Source ▸
————————

Minnesota state officials says Raymond train derailment show improvements to hazmat response
Minnesota state officials says Raymond train derailment show improvements to hazmat response 02:33

ST. PAUL, Minn. -- There are more than two million shipments of hazardous materials every day in the United States, and almost all of them get to where they're going safely.

When they don't, that's the real hazard.

"When they become hazardous is if they aren't used properly, are misused, or they come out of their container - and then they pose a risk," said Kristi Rollwagon, Minnesota's director of Homeland Security and Emergency Management. "Everyday chemicals are used in the context of safe use and they stay in their containers."

According to Rollwagon, the hazardous materials being transported across the state include everything from the chemicals that make household cleaners, to chlorine for pools, to fertilizers for farming. Another major commodity is fuel, including sweet crude from the Bakken fields of North Dakota.

————————

Record extracts ▸
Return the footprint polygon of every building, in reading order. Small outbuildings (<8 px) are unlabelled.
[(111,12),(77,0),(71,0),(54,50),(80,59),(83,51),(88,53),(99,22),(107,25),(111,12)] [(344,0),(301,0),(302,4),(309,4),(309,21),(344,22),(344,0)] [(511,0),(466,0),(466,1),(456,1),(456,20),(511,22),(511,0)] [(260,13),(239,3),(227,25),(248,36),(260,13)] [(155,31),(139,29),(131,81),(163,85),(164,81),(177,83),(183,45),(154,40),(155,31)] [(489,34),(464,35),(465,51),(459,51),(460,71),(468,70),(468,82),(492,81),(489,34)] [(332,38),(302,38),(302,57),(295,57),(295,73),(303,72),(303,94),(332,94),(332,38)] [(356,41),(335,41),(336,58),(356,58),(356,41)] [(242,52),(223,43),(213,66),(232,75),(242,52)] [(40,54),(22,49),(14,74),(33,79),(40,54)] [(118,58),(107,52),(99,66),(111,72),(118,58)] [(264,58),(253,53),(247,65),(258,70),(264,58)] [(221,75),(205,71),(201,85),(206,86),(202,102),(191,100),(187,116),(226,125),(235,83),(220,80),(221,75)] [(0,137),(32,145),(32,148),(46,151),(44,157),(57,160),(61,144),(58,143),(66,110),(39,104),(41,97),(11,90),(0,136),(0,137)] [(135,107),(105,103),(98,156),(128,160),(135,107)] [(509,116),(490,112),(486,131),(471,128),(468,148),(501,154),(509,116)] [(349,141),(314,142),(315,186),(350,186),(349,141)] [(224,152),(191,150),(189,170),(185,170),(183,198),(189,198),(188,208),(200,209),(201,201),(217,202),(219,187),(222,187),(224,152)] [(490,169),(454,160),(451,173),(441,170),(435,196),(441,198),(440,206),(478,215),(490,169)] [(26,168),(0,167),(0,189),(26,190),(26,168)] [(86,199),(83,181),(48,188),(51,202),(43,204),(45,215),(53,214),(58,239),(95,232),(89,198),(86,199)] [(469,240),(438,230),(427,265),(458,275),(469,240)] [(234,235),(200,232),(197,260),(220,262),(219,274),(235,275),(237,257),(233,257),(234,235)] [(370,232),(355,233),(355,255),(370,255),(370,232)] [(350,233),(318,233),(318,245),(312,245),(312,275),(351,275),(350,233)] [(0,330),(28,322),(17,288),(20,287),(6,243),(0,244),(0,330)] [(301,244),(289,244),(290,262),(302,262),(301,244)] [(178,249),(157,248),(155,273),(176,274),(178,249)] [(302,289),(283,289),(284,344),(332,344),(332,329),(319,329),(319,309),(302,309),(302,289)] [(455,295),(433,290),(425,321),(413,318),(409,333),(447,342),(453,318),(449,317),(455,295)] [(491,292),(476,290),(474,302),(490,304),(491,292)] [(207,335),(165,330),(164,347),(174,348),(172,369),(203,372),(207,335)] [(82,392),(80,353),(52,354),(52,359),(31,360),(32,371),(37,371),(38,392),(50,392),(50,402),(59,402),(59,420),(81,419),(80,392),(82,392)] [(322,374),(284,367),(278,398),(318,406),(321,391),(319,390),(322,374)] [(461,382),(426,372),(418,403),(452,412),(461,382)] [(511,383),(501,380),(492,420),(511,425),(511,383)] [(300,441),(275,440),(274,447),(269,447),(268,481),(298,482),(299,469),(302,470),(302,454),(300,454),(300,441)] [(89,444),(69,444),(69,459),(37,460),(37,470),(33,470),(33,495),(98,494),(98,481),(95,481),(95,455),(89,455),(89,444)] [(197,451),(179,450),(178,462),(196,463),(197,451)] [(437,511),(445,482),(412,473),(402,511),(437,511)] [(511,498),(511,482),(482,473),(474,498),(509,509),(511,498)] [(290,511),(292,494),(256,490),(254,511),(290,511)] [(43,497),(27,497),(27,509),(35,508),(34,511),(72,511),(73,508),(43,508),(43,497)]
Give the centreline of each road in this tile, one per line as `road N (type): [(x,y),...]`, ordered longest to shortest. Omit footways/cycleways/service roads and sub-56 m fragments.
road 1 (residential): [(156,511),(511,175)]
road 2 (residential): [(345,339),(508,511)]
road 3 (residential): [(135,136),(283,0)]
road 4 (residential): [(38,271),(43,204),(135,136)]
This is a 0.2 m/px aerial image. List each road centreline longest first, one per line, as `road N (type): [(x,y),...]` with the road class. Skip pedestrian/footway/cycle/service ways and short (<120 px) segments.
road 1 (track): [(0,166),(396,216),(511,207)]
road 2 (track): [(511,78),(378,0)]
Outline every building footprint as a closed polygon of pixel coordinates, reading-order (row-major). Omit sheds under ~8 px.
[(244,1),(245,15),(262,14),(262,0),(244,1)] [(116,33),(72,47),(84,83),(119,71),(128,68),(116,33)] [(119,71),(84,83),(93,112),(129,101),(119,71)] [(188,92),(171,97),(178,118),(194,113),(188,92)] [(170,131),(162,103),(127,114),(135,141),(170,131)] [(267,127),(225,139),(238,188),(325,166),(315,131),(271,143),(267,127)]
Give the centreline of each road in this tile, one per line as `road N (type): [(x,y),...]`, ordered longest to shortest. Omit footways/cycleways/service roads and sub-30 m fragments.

————————

Objective 1 ▸ Which hazardous materials does the Raymond derailment article say are transported across Minnesota? List each one.
Objective 2 ▸ Could you return the passage of the Raymond derailment article starting at "ST. PAUL, Minn." and ending at "of North Dakota.", copied word for word?

Final result 1 ▸
- The chemicals that make household cleaners
- Chlorine for pools
- Fertilizers for farming
- Fuel, including sweet crude from the Bakken fields of North Dakota

Final result 2 ▸
ST. PAUL, Minn. -- There are more than two million shipments of hazardous materials every day in the United States, and almost all of them get to where they're going safely.

When they don't, that's the real hazard.

"When they become hazardous is if they aren't used properly, are misused, or they come out of their container - and then they pose a risk," said Kristi Rollwagon, Minnesota's director of Homeland Security and Emergency Management. "Everyday chemicals are used in the context of safe use and they stay in their containers."

According to Rollwagon, the hazardous materials being transported across the state include everything from the chemicals that make household cleaners, to chlorine for pools, to fertilizers for farming. Another major commodity is fuel, including sweet crude from the Bakken fields of North Dakota.